HAVERHILL — Tyler Kimball, a late-arriving candidate for mayor, has a strategy for capturing the hearts and minds of children — and hopefully the votes of their parents.
Kimball, whose family has run Kimball Farm on East Broadway for generations, has a campaign strategy that includes teaching children about agriculture and encouraging them to read the newspaper as an educational tool.
As part of his campaign for mayor in this last week leading to the election on Tuesday, Kimball is mailing out personal letters to registered voters in Haverhill explaining why he is running and what he hopes to accomplish.
He said he planned to mail out thousands of letters this week, in time for voters to learn more about him before they cast their ballots.
Yesterday, Kimball arranged to have off-duty police officers and firefighters help him deliver 2,400 pumpkins to Haverhill’s four middle schools in hopes they will spark the imagination of children and teach them about where food comes from and how crops are grown. He said the officers and firefighters volunteered their time to help with the distribution.
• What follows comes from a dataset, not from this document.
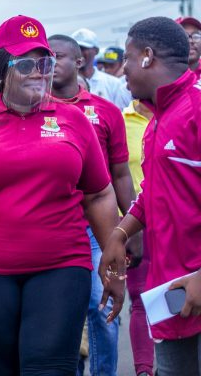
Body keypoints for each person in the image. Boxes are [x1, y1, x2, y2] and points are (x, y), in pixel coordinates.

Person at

Kimball said he hopes students will bring home the pumpkins and, with help from adult family members, turn them into pumpkin pies, pumpkin bread or maybe a side dish for a meal as well as roast the seeds as a healthy snack. He said this member of the squash family can teach children a lot if they are willing to open their minds to the many uses of a pumpkin, in addition to carving them into fun characters for Halloween.
“I also want them to dry the seeds out, save them until next year and plant them in the spring,” Kimball said. “They can either start a garden or plant them in pots and transfer them to a garden.
“I want them to learn about agriculture and nature,” said Kimball, a Haverhill firefighter who is running a sticker campaign because his name will not appear on the ballot. He did not file nomination papers by the deadline.
Part of Kimball’s campaign philosophy is to encourage the use of the newspaper as an educational tool. He says rather than reading the news online, he wants children to read printed newspapers in hopes they will understand their importance, from front-page news to obituaries to the importance of advertising.
“I want kids to learn about what’s in a newspaper,” he said. “From world news to national news to local news, I want them to learn about the world around them. A lot of things are relevant to their lives yet they might not realize it. I want them to know there’s a bigger world out there. We need to make them more aware of the world and the earth.”
Kimball said that even after the hours spent in school, in sports, and times spent doing their homework, children have ample time to learn about the world around them.
“The very simple thing is that kids need more to do outside the classroom,” he said.
Kimball isn’t running a typical campaign. He didn’t start it early in the year, and by choice didn’t take out nomination papers. “Elections last too long and this country has more things to focus on,” Kimball said. “Maybe this will start a trend.”
Kimball, 50, has been an official in the city’s firefighters union, which has feuded with the mayor in recent years over short staffing, saying it put the public in danger. Several years ago, Fiorentini had private detectives tail firefighters who called in sick and filmed them moving furniture and going to youth sporting events. In 2008, Kimball, then union president, engaged in a feud with Fiorentini over contract negotiations and sick-time use by firefighters.
Kimball said he’s no longer a union official and that his running for mayor has nothing to do with the union.
To further distance himself from a typical campaign, Kimball said he is neither asking for or accepting a penny in campaign contributions.
Because Kimball is running a sticker campaign, it means to cast a vote for him would require writing in his name or attaching a sticker with his name on the ballot.
Kimball is an acting lieutenant on the city’s Fire Department and in the past served one year as the union president. In all, he’s been on the force 31 years, the first five years as a Rocks Village volunteer firefighter.
Kimball said his qualifications for mayor include knowledge he gained of the Fire Department budget when he was head of the firefighter’s union in 2008, as well as his experience in running a large farming business.
Kimball wants to better fund the police and fire departments, saying they city is in need of updated equipment and in need of updating old firehouses. But, he wants to accomplish these things without raising taxes.
He said the city’s employees are its biggest assets and wants city workers to be proud of the job they do.